Zwei Kletterfahrten im Ponteglias

Hinweis: Dieser Artikel ist nur in einer Sprache verfügbar. In der Vergangenheit wurden die Jahresbücher nicht übersetzt.

Von Hanns Ehrismann

Mit 1 Bild ( 128 ) ( Seegräben ) Es ist merkwürdig still geworden um diese schöne und interessante Bergecke auf der Südseite des Tödi. Die Reinharthütte der Sektion Winterthur ( erbaut 1908 ) ist eine derjenigen, welche sehr niedrige Besucherzahlen aufweisen. Unter ihren Gästen sind aber die C. Mitglieder verhältnismässig zahlreich.

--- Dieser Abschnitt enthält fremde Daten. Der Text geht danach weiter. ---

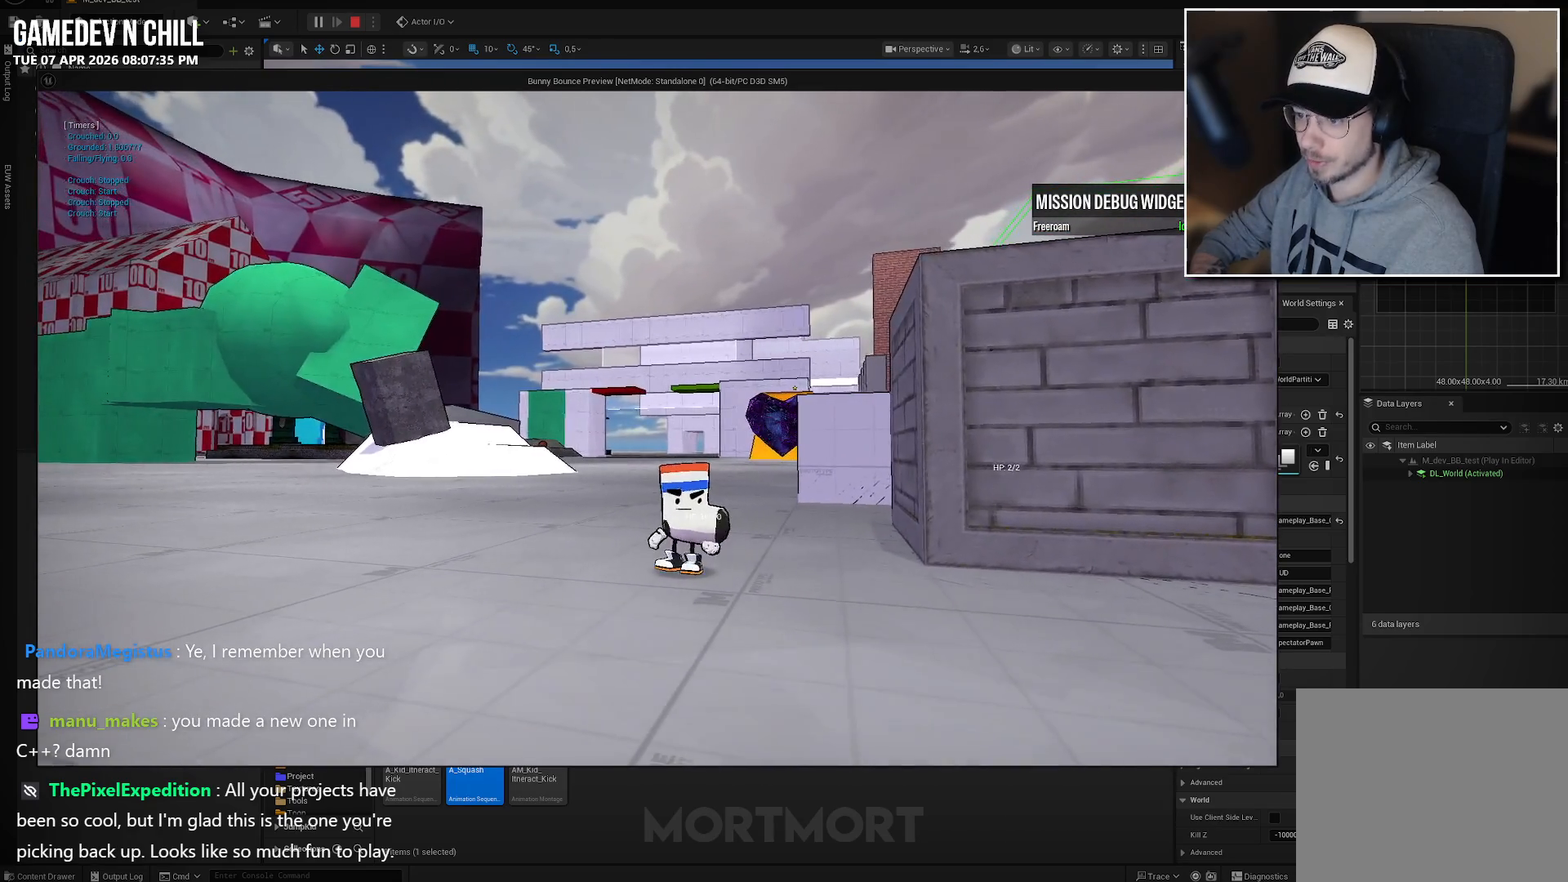
{"buttons": [], "left_stick": "up", "right_stick": "down-right", "events": [[200, "A", "down"], [233, "left_stick", "up-left"], [317, "A", "up"], [383, "left_stick", "up"], [433, "right_stick", "down-right"]]}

Nicht in der weiten Entfernung vom Tal ist der Grund der geringen Frequenz zu suchen, denn das Bergheim ist von Truns in drei bis vier Stunden bequem zu erreichen auf gut ausgetretenem und markiertem Weg; die anders lautenden Bemerkungen im Glarner Klubführer sind überholt. Die Berge des Ponteglias wurden zum Teil erst um die Jahrhundertwende erforscht. Wir finden in der Ersteigungsgeschichte die Namen Dr. H. Dübi, Coolidge, Purtscheller und Dr. Weber. Aber ausser Tödi und Bifertenstock erhielten die Gipfel in den letzten Jahren nur spärlichen Besuch; sie sind, sicher zu Unrecht, etwas in Vergessenheit geraten. Wer die Zeichnungen und Routenbeschreibungen im Klubführer studiert, dem wird es ergehen wie mir — es lockt ihn, einmal dort am Born des Bergerlebens zu trinken auf den kühnen Gipfeln mit den eigentümlich klingenden romanischen Namen.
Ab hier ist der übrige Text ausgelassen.